Яшкин перестал похрапывать, пожевал толстыми губами. От этого движения колыхнулись вислые усы, из-за которых он был похож то ли на Бальзака, то ли на обрюзгшего, но еще полного сил моржа.
— Никак. Я сплю, — пробурчал он.
— Сколько вас вожу, Гавриил Федорович, — громко сказал водитель, не отрывая взгляда от ухабистой дороги, — им разу бодрствующим не видел!
— Это потому, что возишь ты меня всего года четыре. Когда я был таким же молодым и прытким, как Кромов, я тоже пялился по сторонам. А сейчас мои сто семь кило требуют покоя. Как говорится, покой нам только снится.
— Дождь будет, — неожиданно сказал Кромов.
Сухое, со впалыми щеками лицо следователя Добровольского вытянулось:
— С чего ты взял?
— Гавриил Федорович заговорил стихами, — коротко улыбнулся Кромов.
Яшкин не отреагировал, и в машине снова воцарилось молчание. Слышно было, как гудит двигатель, потрескивает рация.
Покосившись на километровый столбик, водитель сообщил:
— Подъезжаем.
Кромов выпрямился на сиденье, расправил широкие плечи, провел ладонью по светлым, коротко стриженным волосам. Сзади завозились, стряхивая с себя дремотную одурь, его спутники.
Только после того, как показания Ерохина записаны, Кромов поднимает голову:
— Почему вы замолчали?
— А что еще говорить?
— Как вы объяснили сыну исчезновение его матери?
Ерохин угрюмо сопит, разглядывает толстые выпуклые ногти.
— Сказал, что мама нас на станции догонит.
Мелькнул железнодорожный переезд: вылинявшие красные полосы шлагбаума; несколько автомашин, кажущихся одинаково серыми от пыли и накатывающихся сумерек; скрученный в жезл бледно-желтый флажок дежурного; его медное от загара лицо.
В открытую дверь вагона врывался удушливый запах полыни.

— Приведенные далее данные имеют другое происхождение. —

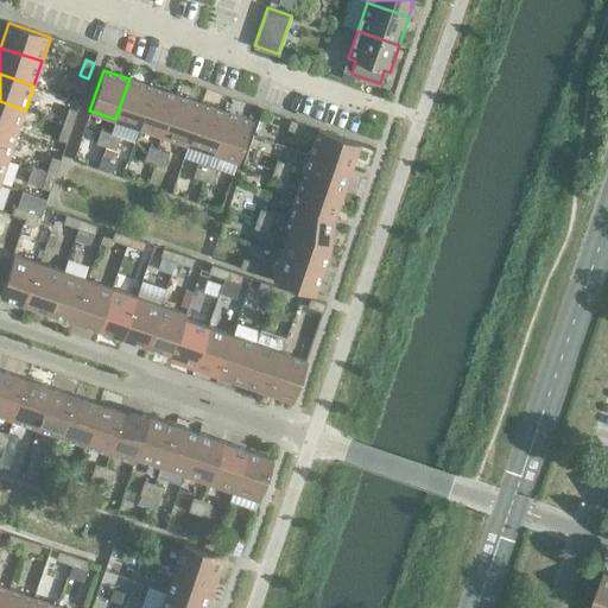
[(88,78),(80,75),(74,92),(83,94),(88,78)]
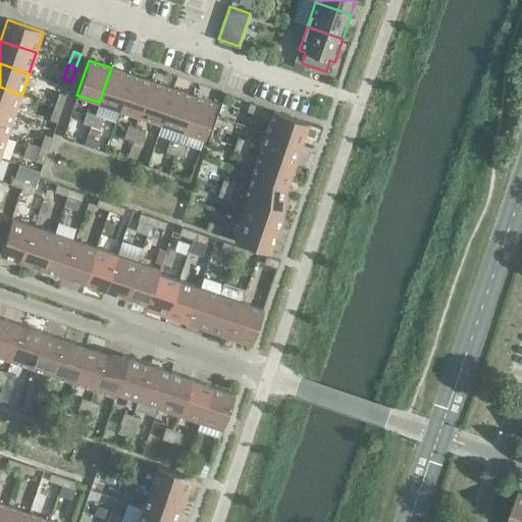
[(132,74),(111,67),(99,102),(119,109),(132,74)]
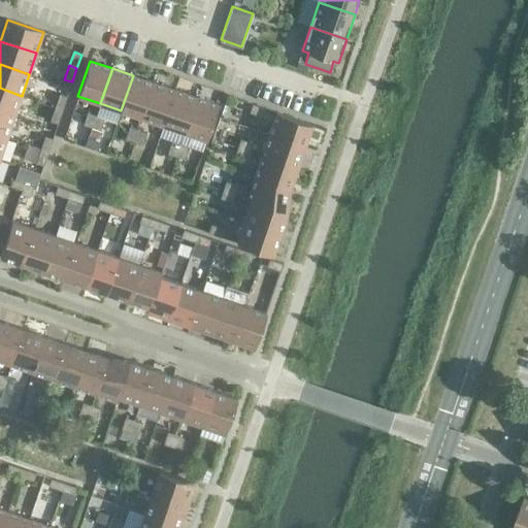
[(155,83),(133,75),(121,110),(142,118),(155,83)]
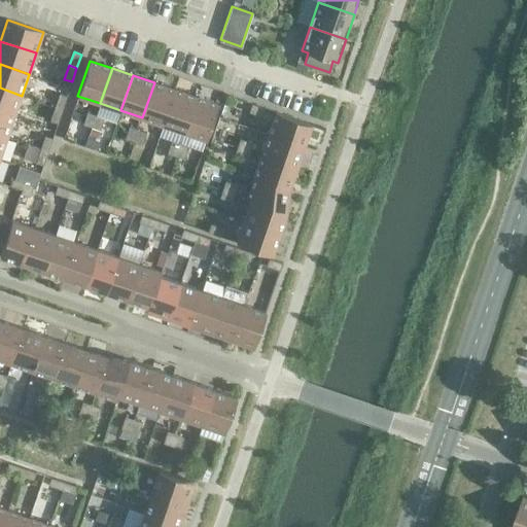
[(176,90),(154,82),(142,117),(164,126),(176,90)]
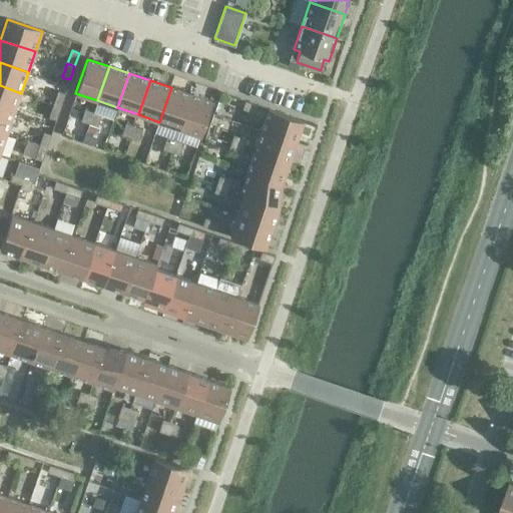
[(21,93),(0,85),(0,108),(14,113),(21,93)]
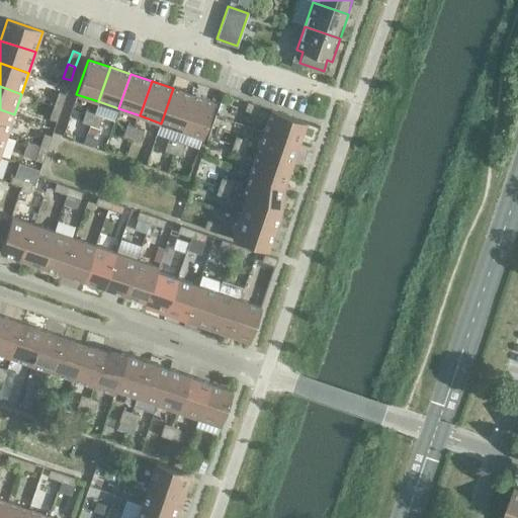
[(193,95),(173,88),(161,123),(182,131),(193,95)]
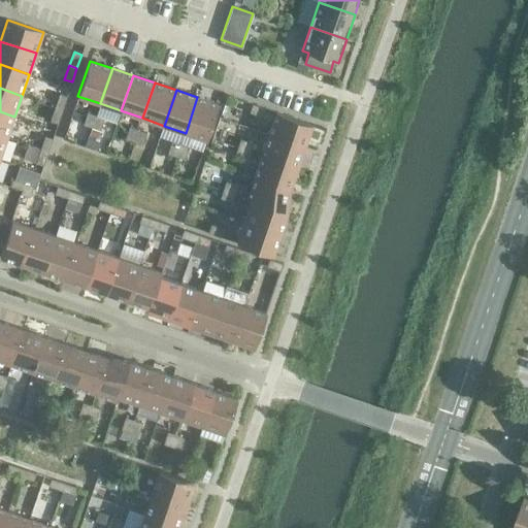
[(60,94),(55,107),(62,110),(67,96),(60,94)]
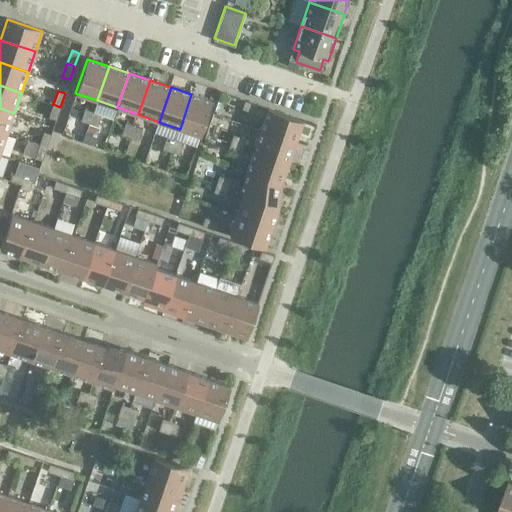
[(212,101),(191,94),(180,129),(200,136),(212,101)]
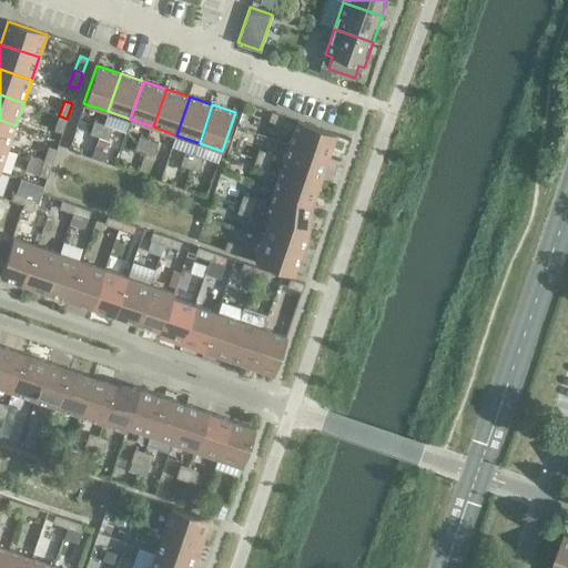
[(284,117),(271,112),(267,121),(281,125),(284,117)]
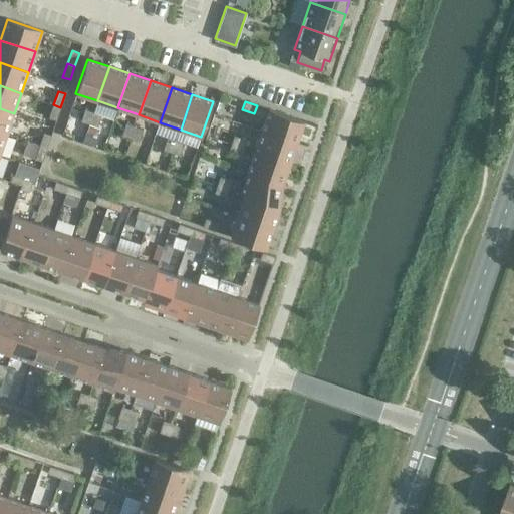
[(60,107),(53,104),(48,117),(56,120),(60,107)]
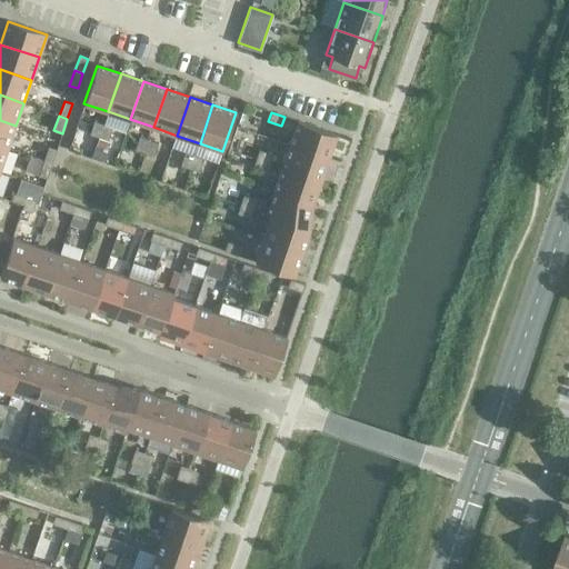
[(16,126),(0,120),(0,146),(8,149),(16,126)]
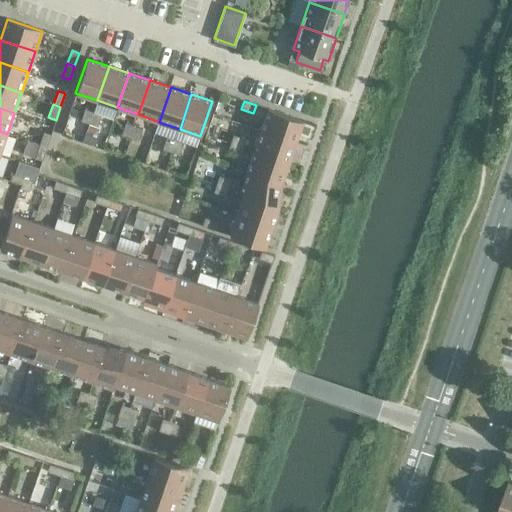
[(81,121),(89,124),(93,112),(85,109),(81,121)]
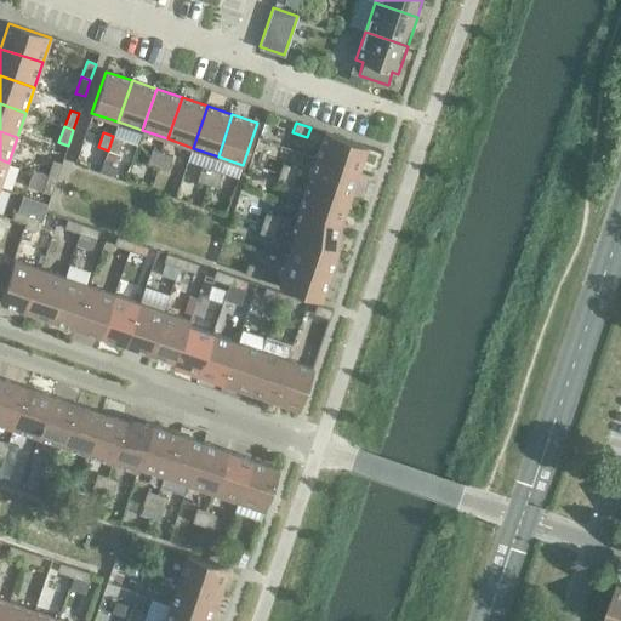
[(366,147),(325,132),(317,158),(358,171),(366,147)]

Сжав голову ладонями, Ерохин сидел на том самом ящике, где минуту назад сидела его жена. Губы безостановочно повторяли:
— Нюся… Нюся… Нюся…
Глаза слепо глядели на откос насыпи, и щебень сливался в нескончаемую ленту.
Дав короткий и пронзительный гудок, состав, почти не снижая скорости и змеей извиваясь на стрелках, миновал небольшой разъезд. Лязгало железо намертво сцепившихся вагонов. В ящиках беспокойно позвякивали бутылки. Вагон швыряло из стороны в сторону.
Ерохин сидел, как влитой. Будто короткие крепкие ноги вросли в пол. Пепельно-бледное лицо делало его еще больше похожим на грубо отесанную глыбу камня.
— Пап, а мамка где? — вырвал его из оцепенения возглас сына.
— Мамка?! — повторил Ерохин и, внезапно подскочив, сделал к нему несколько суетливых шагов.
Рот искривился в заискивающей, нелепой улыбке, на глаза навернулись слезы.
— Спрыгнула она… Увидела цветы красивые и спрыгнула. Ты, Витя, не волнуйся. Она догонит… Догонит…
Сын посмотрел недоверчиво:
— А она не ударилась?
— Что ты?! Я сам видел, как мамка ловко сбежала по насыпи. Не беспокойся, — продолжал частить Ерохин. — Догонит она нас. На следующей станции и сядет в вагон.